Oh and it's just a little Undie inside joke to call work "womp." BoozeFree coined this, referring to the downer sound effect womp-womp, which she equates with going to work. (Did I get it right?)

Zombob - I read gratitude, humility and honesty in your post. Like you, in addiction I very much saw myself as a victim. When I was arrested for a DUI, my talk track was that there was a corrupt small town police force. Nope, turns out it was just that I hit some construction materials on the side of road with my car when I was drunk. AA has taught me to honestly admit what I did, humbly realize that it was wrong, and be grateful that the only thing I damaged was my car. Good luck in court and keep sharing your serene perspective on life with us.

BoozeFree - Way to go on your ongoing sobriety. I'm glad you're having fun.

WWS - You sound so focused and centered. Have you always been that way?

Amp - Please keep rambling on! I enjoy your musings on recovery.

Your story about John Smith's relapse brought tears to my eyes. What an intense experience on your first Day 1 that stuck.

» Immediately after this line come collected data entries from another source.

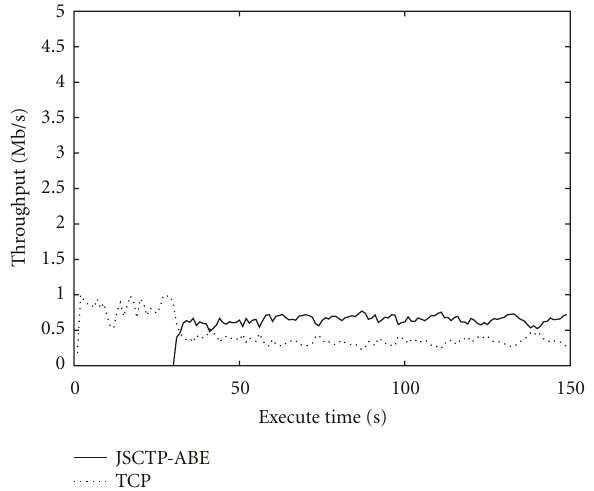
Figure 15: 1% loss rate of TCP friendliness with 5 Mb bottleneck.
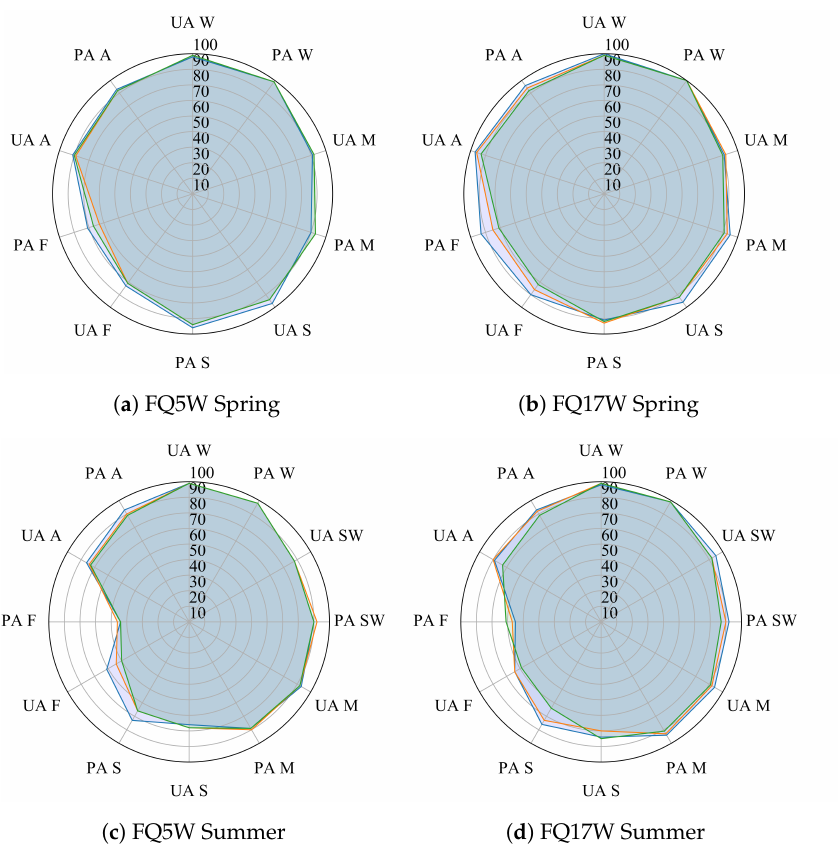
Figure 6. User’s (UA) and producer’s (PA) accuracies for water (W), shallow water (SW), marsh (M), swamp (S), forest (F), and agriculture/non-forested (A) for models based on single QP (blue), CP medium (orange), or CP high resolution (green) images and DEM and DSM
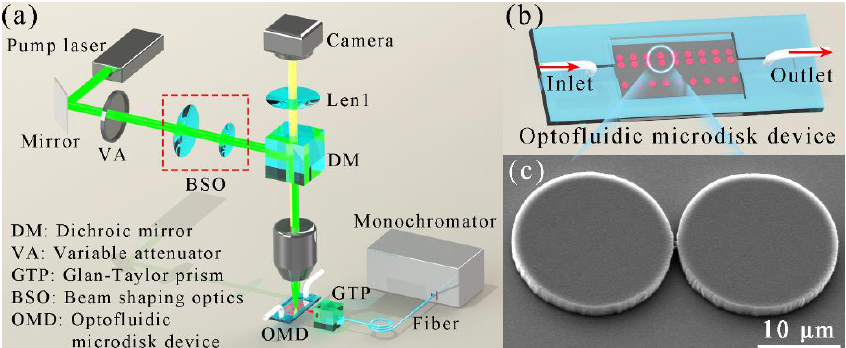
Figure 2. ( a ) Experimental setup schematic of the optofluidic microcavity laser. ( b ) 3-D schematic of the optofluidic microdisk device. ( c ) Scanning electron microscope (SEM) image of typical coupled microdisks. The scale bar is 10 μm.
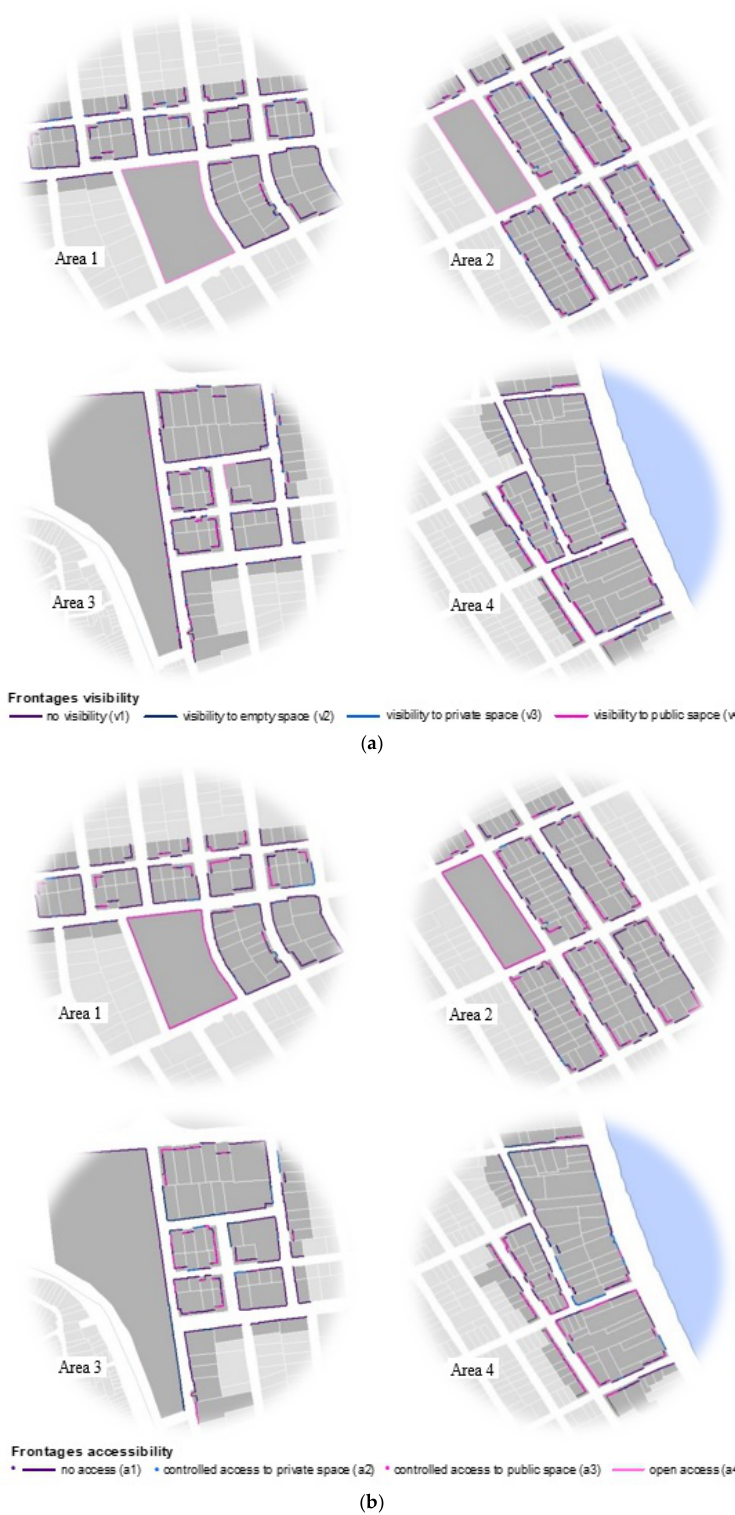
Figure 2. ( a ) Maps of the four testing areas, showing frontages visibility; ( b ) maps of the four testing areas, showing frontages accessibility.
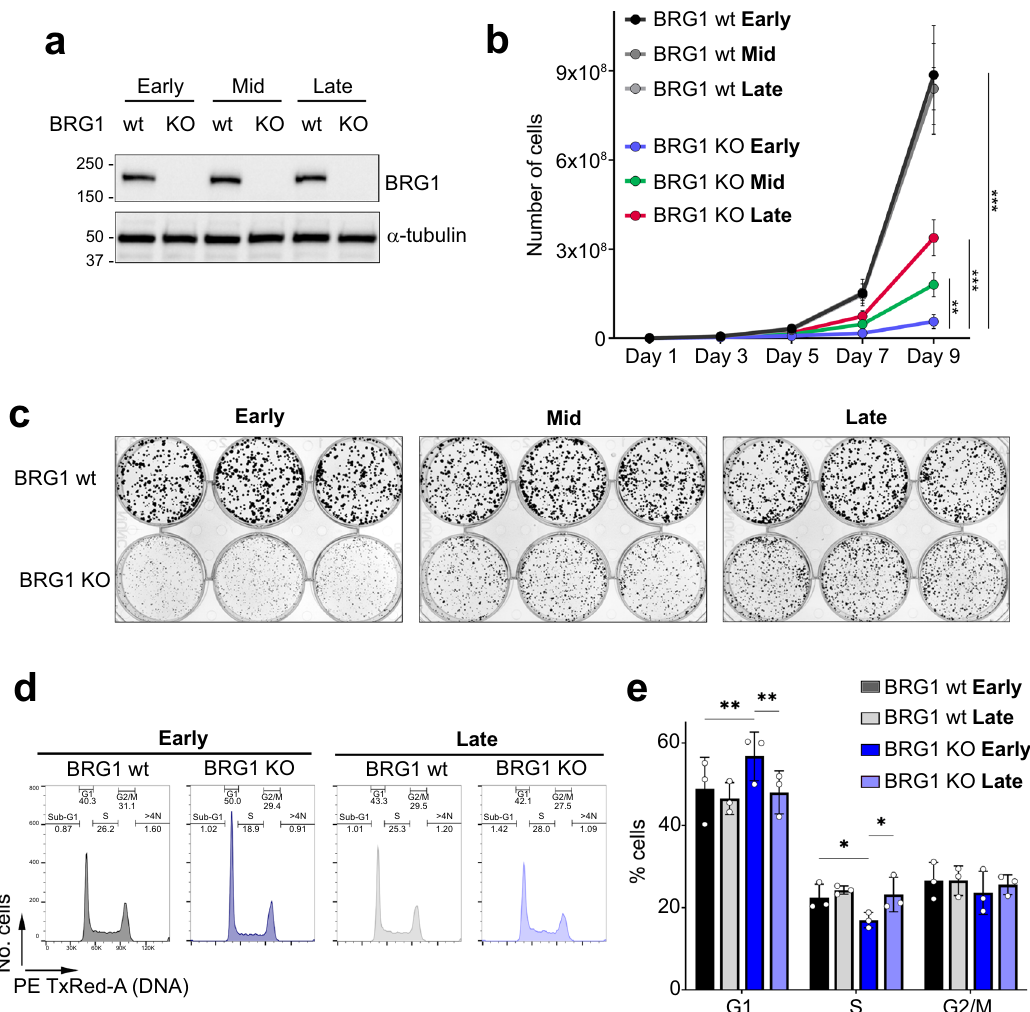
Fig. 2 The fi tness of BRG1-de fi cient cells improves over time. a Western blot analysis of BRG1 in whole-cell extracts prepared from HCT116 and BRG1- de fi cient (KO) clone 2 cells at early, mid (4 months) and late (8 months) time points. α -tubulin was used as a loading control. Similar results were obtained in three independent repeats. b The proliferation rate of BRG1 knockout clone 2 improves during long-term cell culture. Cell number was monitored every 2 days over a period of 9 days in HCT116 and BRG1 KO clone 2 cells taken from early, mid (4 months) and late (8 months) time points. Data were presented as the mean ± SD; n = 3. The p value was calculated with two-way ANOVA-Tukey. ** p < 0.01, *** p < 0.001. c The colony size of BRG1 knockout clone 2 increases during long-term cell culture. Clonogenic assay showing the colony size of HCT116 (BRG1wt) and BRG1 knockout (KO) cells taken from early, mid (4 months) and late (8 months) time points. d The cell cycle pro fi le of BRG1-de fi cient cells changes during long-term cell culture to a pro fi le similar to parental HCT116 cells. Representative fl ow cytometry pro fi les in HCT116 and BRG1-de fi cient cells (clone 2) at early and late (8 months) time points. e Quanti fi cation of cells (%) in each cell cycle phase from fl ow cytometry pro fi les in HCT116 and BRG1 knockout clone 2 from early and late (8 months) time points. Data were presented as the mean ± SD; n = 3. The p value was calculated with two-way ANOVA-Tukey. * p < 0.05, ** p <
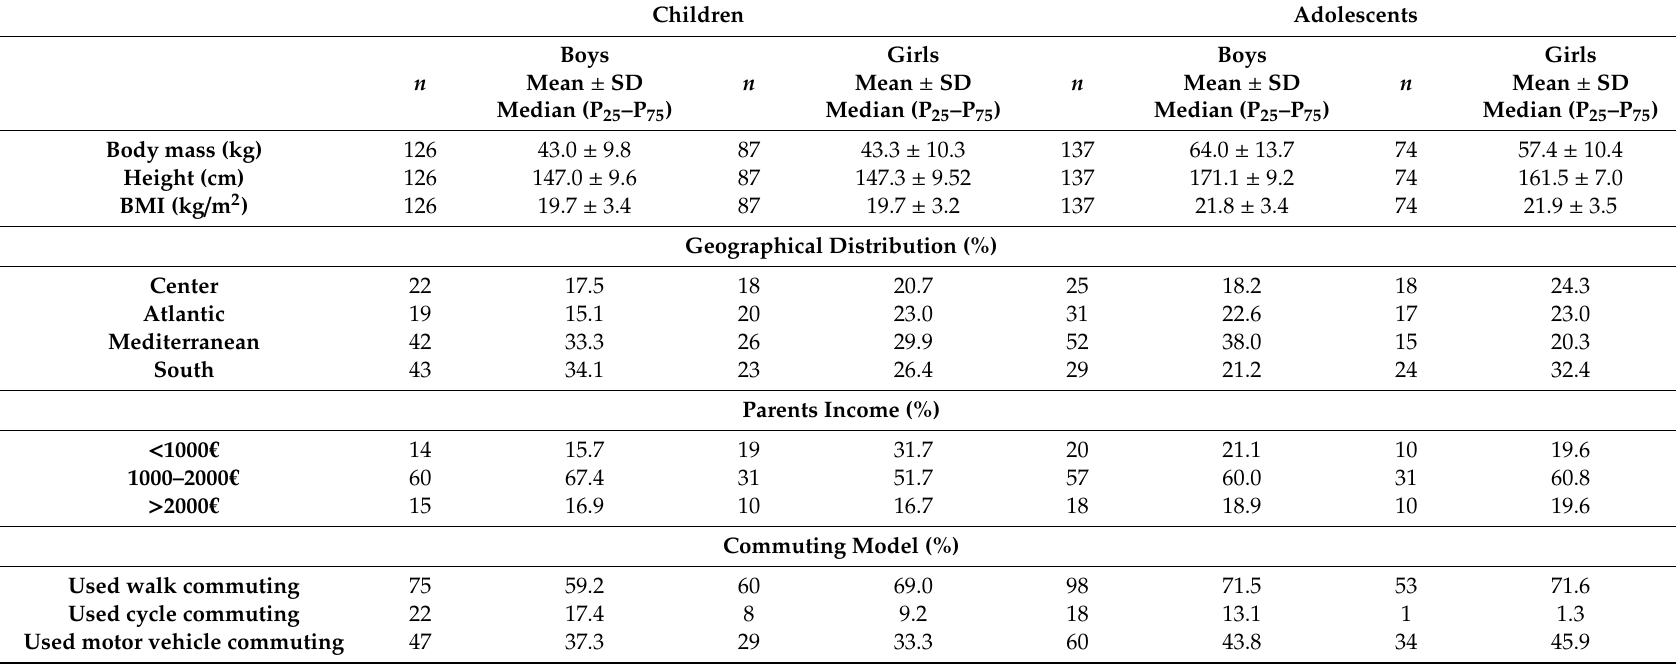
Table 1. Descriptive characteristics of the study sample by sex and age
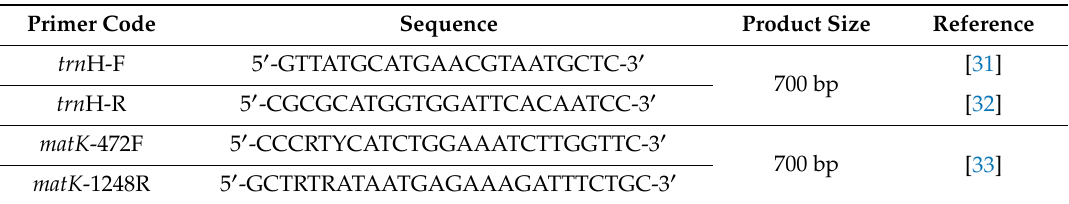
Table 3. Primer codes and sequences for barcoding the mat K and trn H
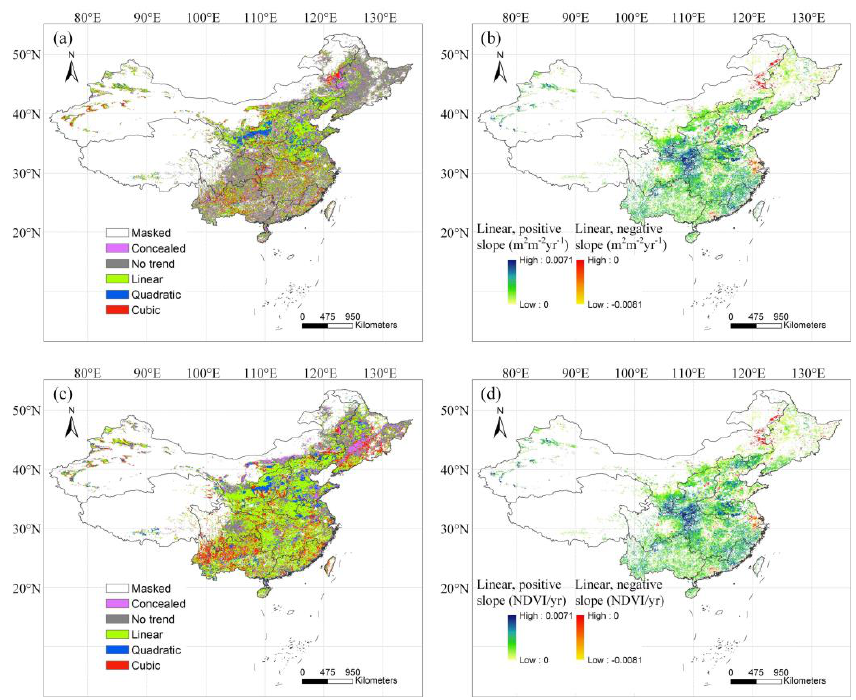
Figure 4. Greenness trends derived by the PolyTrend algorithm from 1982 to 2015 in Chinese croplands: trend classification maps based on ( a ) GLASS LAI and ( c ) GLASS NDVI; and linear trends of annual ( b ) GLASS LAI and ( d ) GLASS NDVI detected by PolyTrend. Land 2020 , 9 , x FOR PEER REVIEW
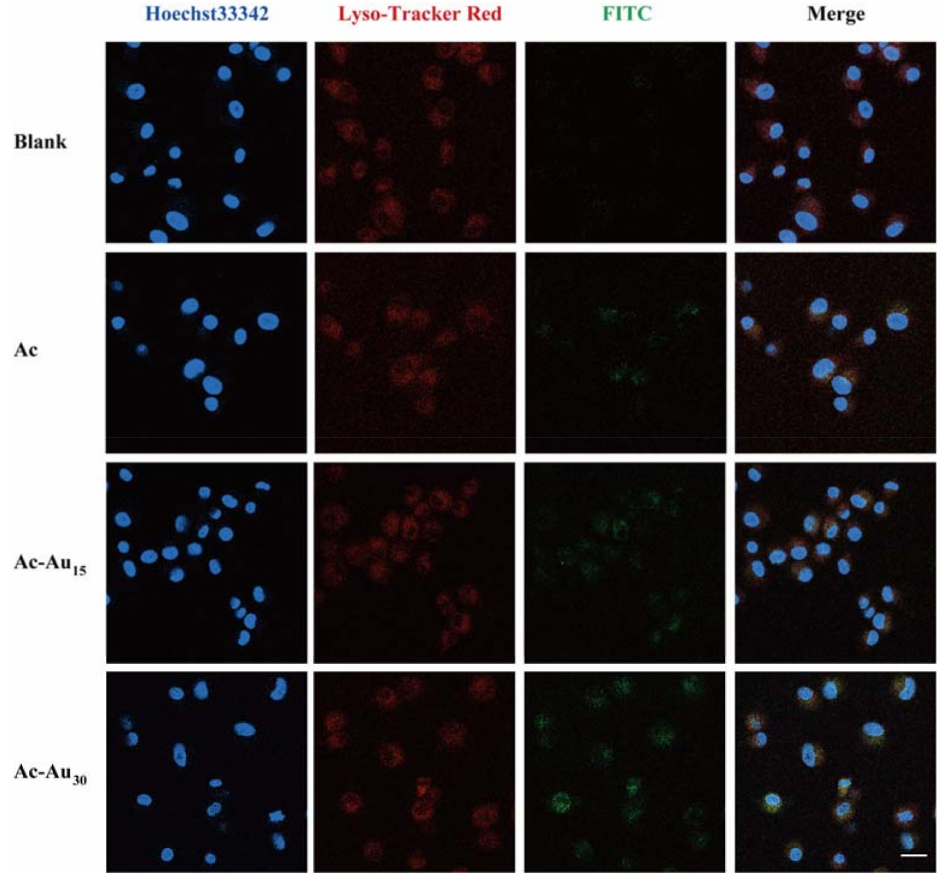
Figure 5. Confocal fluorescence microscopic images of U87MG cells after 6 h of co-incubation with the formed dendrimers. The fluorescence of Hoechst 33342, Lyso-Tracker Red and FITC were pseudo-labeled with blue, red, and green fluorescence, respectively. Scale bars: 20 µ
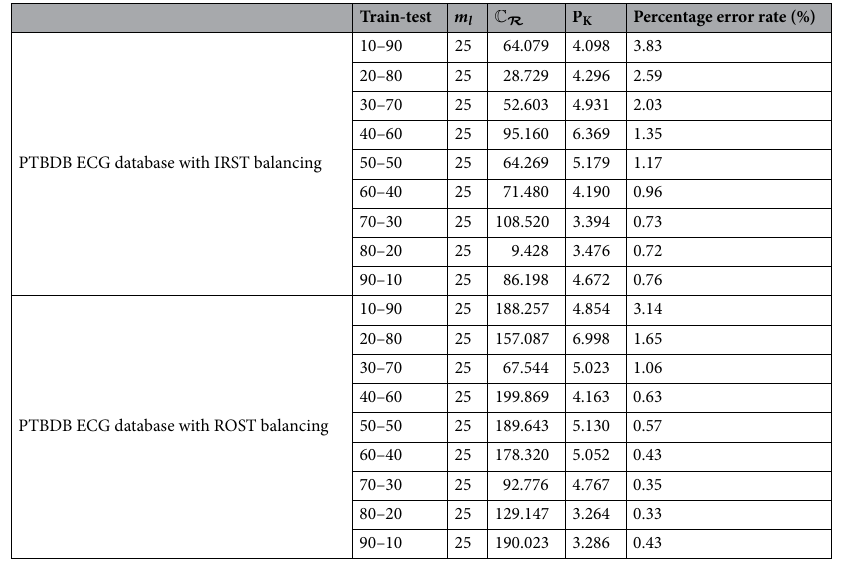
Table 9. Percentage error rate with values of m l , C R and P K obtained using proposed approach on PTBDB ECG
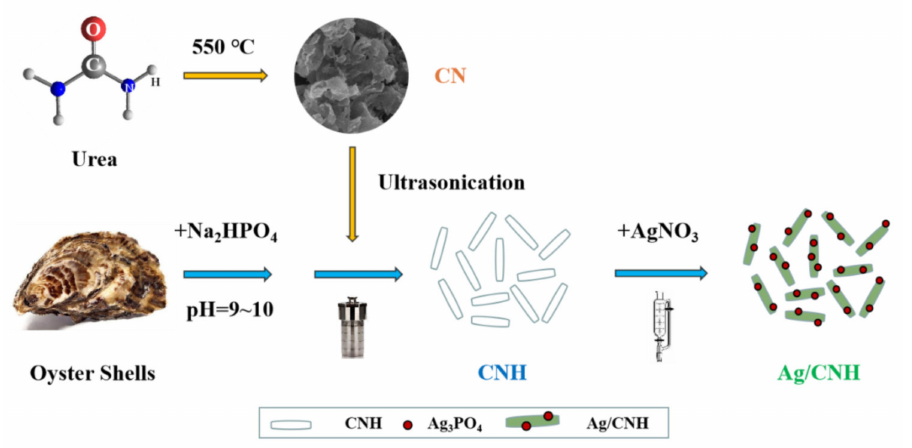
Figure 11. Synthesis process of Ag/CNH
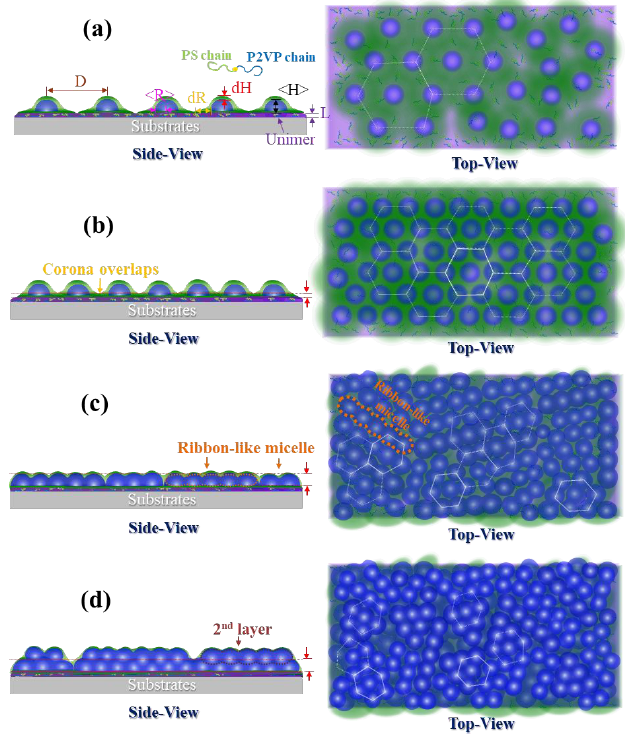
Figure 3. Schematic views of the four stages of P(S- b -2VP) micellar films: ( a ) loosely-packed spherical micelles with short-range order; ( b ) loosely packed spherical micelles with long-range hexagonal order; ( c ) ribbon-like nanostructures formed through anisotropic merging of spherical micelles; and ( d ) a second layer of spherical micelles with short-range order depositing at valleys between ribbon-like nanostructures. The radius, height of P2VP cores, the thickness of PS shells, the thickness of a homogenous layer, and the nearest-neighbor distance of spherical micelles are denoted by the labels < R >, < H >, dR, dH , L , and D, respectively.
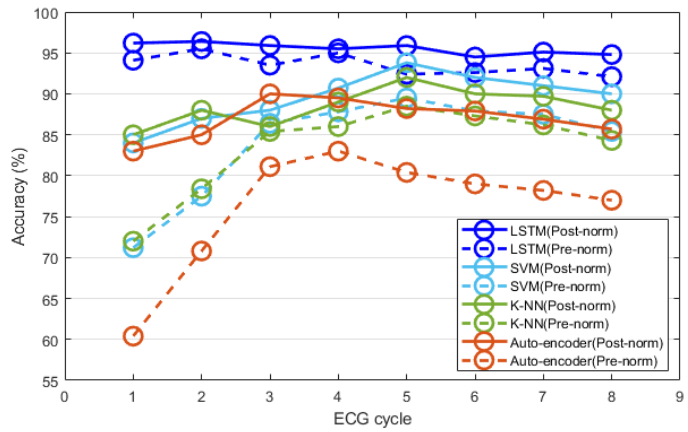
Figure 10. Comparative analysis of user recognition performance before and after time normalization, in terms of the number of ECG cycles.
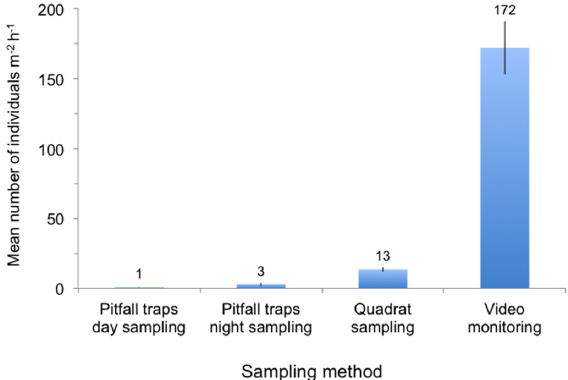
Figure 2. Proportion of arthropod taxa in the four tested moni- toring methods. Means of three measurement dates ( n = 5). Super- scripts in the legend denote statistical differences between the sam- pling methods for each taxon: ∗∗∗ indicates P <0.001; ∗∗ indicates P <0.05; ns indicates P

I know what you mean though about learning through other alcoholics' experiences. Just like I see how I relate to other people's stories, I take heed from their relapses or bottoms. When for example Saskia traces her relapse back to allowing herself one drink a year, and resolves never allow alcohol back into her life again, it strengthens my resolve to never drink again. Carlos' story (his user name is IWLSAST, for the newer members of the thread) is similar too, where one drink after 11 1/2 years was a gateway to losing what he held dear. It makes sense to me that the terrible circumstances that John Smith found himself in after his bender would strengthen your resolve never to drink again.

As we head into Thanksgiving in the US, I want to share how thankful I am for the collective support and wisdom of the Undies. We help me stay sober one day at a time.